Preparing for an SSDI hearing
The guidance below applies to any SSDI hearing, not specifically to Judge Soddy's bench. Judge-specific preparation guidance requires a corpus of public Appeals Council decisions involving each judge, which we haven't built yet.
- Bring a clean treating-physician record. Longitudinal primary-care or specialist notes spanning the disability period, with consistent symptom documentation, are typically the strongest evidence at hearing. A single month's records usually aren't enough.

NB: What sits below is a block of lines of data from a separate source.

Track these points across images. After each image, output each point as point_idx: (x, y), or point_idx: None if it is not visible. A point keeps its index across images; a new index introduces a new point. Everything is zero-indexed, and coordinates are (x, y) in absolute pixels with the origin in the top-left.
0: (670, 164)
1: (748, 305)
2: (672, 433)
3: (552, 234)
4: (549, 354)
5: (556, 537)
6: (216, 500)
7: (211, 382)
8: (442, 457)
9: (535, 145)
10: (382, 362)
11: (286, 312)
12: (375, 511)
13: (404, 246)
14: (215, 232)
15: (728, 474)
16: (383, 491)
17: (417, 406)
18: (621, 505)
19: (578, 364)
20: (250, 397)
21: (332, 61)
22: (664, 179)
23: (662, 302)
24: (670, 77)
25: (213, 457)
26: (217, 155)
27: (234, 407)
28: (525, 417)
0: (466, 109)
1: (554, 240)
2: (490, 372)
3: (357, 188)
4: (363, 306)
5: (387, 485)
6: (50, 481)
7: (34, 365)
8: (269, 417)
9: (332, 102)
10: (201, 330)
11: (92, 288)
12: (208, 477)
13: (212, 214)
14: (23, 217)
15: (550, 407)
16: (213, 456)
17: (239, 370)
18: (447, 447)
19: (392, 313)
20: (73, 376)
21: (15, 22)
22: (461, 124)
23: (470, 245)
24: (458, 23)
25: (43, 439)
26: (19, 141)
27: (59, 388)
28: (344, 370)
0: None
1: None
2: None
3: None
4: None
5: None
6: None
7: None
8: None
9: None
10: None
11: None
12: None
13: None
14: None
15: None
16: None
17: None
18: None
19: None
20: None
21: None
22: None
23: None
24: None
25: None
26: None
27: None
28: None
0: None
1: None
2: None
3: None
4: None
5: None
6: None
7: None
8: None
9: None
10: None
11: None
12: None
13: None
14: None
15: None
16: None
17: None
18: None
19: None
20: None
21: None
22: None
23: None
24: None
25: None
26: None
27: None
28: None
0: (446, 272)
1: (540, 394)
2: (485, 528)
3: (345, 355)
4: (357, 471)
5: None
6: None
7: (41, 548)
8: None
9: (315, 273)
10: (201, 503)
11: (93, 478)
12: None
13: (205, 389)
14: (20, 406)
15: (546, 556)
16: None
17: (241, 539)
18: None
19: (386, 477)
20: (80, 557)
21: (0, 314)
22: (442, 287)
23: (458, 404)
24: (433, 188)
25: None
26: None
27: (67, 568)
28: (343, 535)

- Don't rely on consultative exams alone. If your medical evidence is built primarily around a one-time CE finding, expect detailed questioning. Supplement with treating-source statements where possible.
- Prepare for daily-activity questions. Have honest, specific answers about a typical day. Answers that conflict with the medical record (in either direction) tend to hurt credibility.
- Expect transferable-skills probing. A vocational expert will usually testify about jobs available to someone with your limitations. Your representative should be prepared to cross-examine.
Hearing scheduled?
About the Houston-Bissonnet hearing office
The Houston-Bissonnet Hearing Office serves a large population of applicants, managing a high volume of SSDI cases with a bench of 6 judges. The office currently reports an approval rate of 56%, which aligns with national trends. You can expect a formal administrative process focused on the specific medical evidence provided in your file. You can visit the Houston-Bissonnet Hearing Office page for more information.
Other judges at this hearing office
The Social Security Administration assigns cases to judges using a workload-balancing algorithm, meaning the judge you are assigned is essentially random. At the Houston-Bissonnet office, lifetime approval rates among the 6 judges vary significantly, ranging from 10% to 72%. You can view the full roster of judges at the Houston-Bissonnet Hearing Office page.